Demikian pula dalam segi busana, juga mengalami perbedaan. Karena topeng awalnya mengadopsi dari wayang purwo, hal ini terasa apa yang diperankan karakter topeng di Pinggir Papas. ”Yang di Pinggir Papas tokopnya (topengnya) yang dipakai adalah tokop model berkarakter wayang porwo (simbol wayang purwo). Jadi tidak berbentuk manusia, baik bentuk siung, hidung dan lainnya,” tambahnya.
Setelah menggeser ke Kalianget, karakter tokop sudah mulai berubah dalam bentuk wajah manusia. Demikian pula cerita yang disajikan, banyak mengalami perubahan sesuai dengan kebutuhan masyarakat penikmatnya. Apalagi di Salopeng?, perubahan itu makin menguat sesuai karakter lingkungannya. “Jadi perubahan itu makin indah,” katanya.
“Pendapat saya, secara fisik topeng yang asli cenderung yang Pinggir Papas, meski selama ini masing-masing kelompok (Pinggir Papas, Kalianget dan Salopeng) sama-sama mengklaim merasa paling awal,” ungkapnya.
Namun demikian, dalam tata busana hampir tidak ada perbedaan, mengalami perubahan sesuai keinginan masing-masing.
Perbedaan itu terasa sekali pada warna busana. Di Salopeng simbol warna mengarah pada busana karakter masyarakat pedesaan, dominan warna hitam dan merah. Demikian pula bentuk dan ornamen rapeknya (semacam sarung pendek melingkar di pinggul) menggambarkan bentuk perisai, (acok rebbhung). Sedang di Kalianget bentuknya rata, sepebagaimana rapek Jawa.

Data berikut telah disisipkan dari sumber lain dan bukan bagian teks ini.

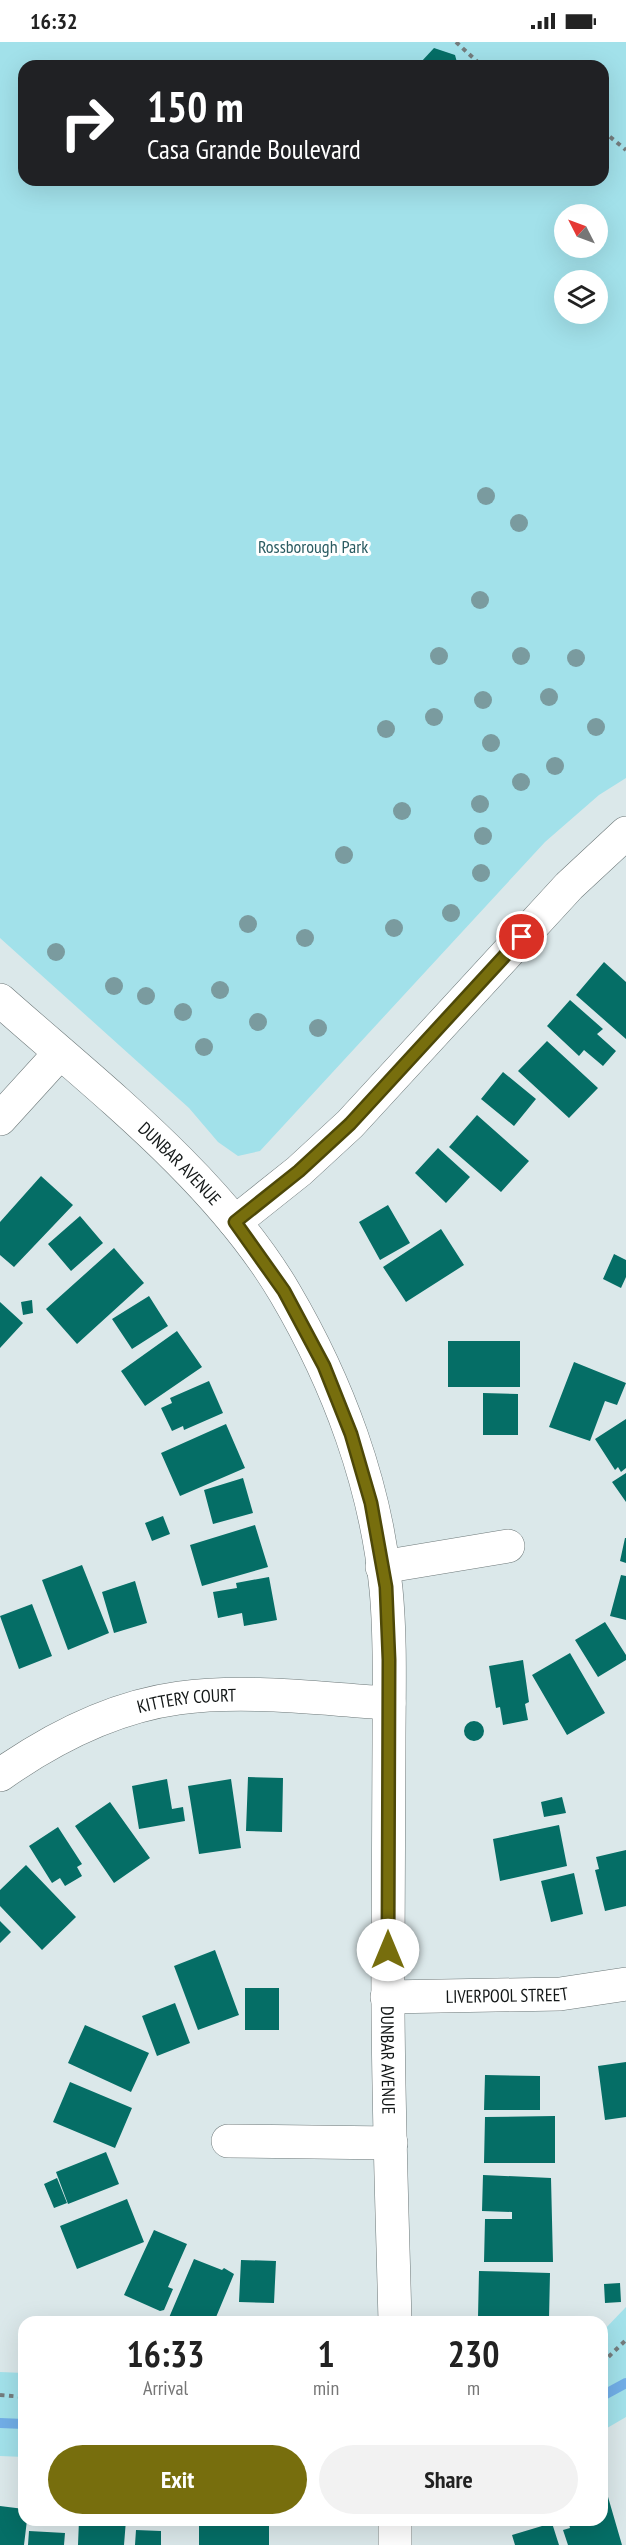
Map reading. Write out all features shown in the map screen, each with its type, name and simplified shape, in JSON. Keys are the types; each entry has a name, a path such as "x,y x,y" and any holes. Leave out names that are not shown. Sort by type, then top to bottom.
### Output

Sedang ornamen lukisan yang dimunculkan di Pinggir Papas dan Kalianget penggambarannya yakni flora dan fauna, seperti alam, harimau, burung dsb. “Tapi di Dasuk menonjolkan lusian pegunungan, laut dan sejenisnya. Demikian pula pada mahkotanya,di Kalianget dalam bentuk sebagaimana yang dikenakan pada wayang kulit (porno), model lebih tinggi, sedang di Dasuk tampak berbeda, yakni lebih pendek.
“Saya berharap perbedaan ini, masing-masing agar di tetapkan, karena disinilah nilai keunikan yang menambah keragaman dalam seni topeng,” tegas Darus.
Beda dengan Kalianget dan Salopeng, di Pinggir Papas, menurut Darus, topeng di Pinggir Papas pernah mengalami kejayaannya, namun lambat laun perkembangannya makin melemah, hal ini lantaran para pelaku topeng sendiri umumnya dari pekerja ladang garam.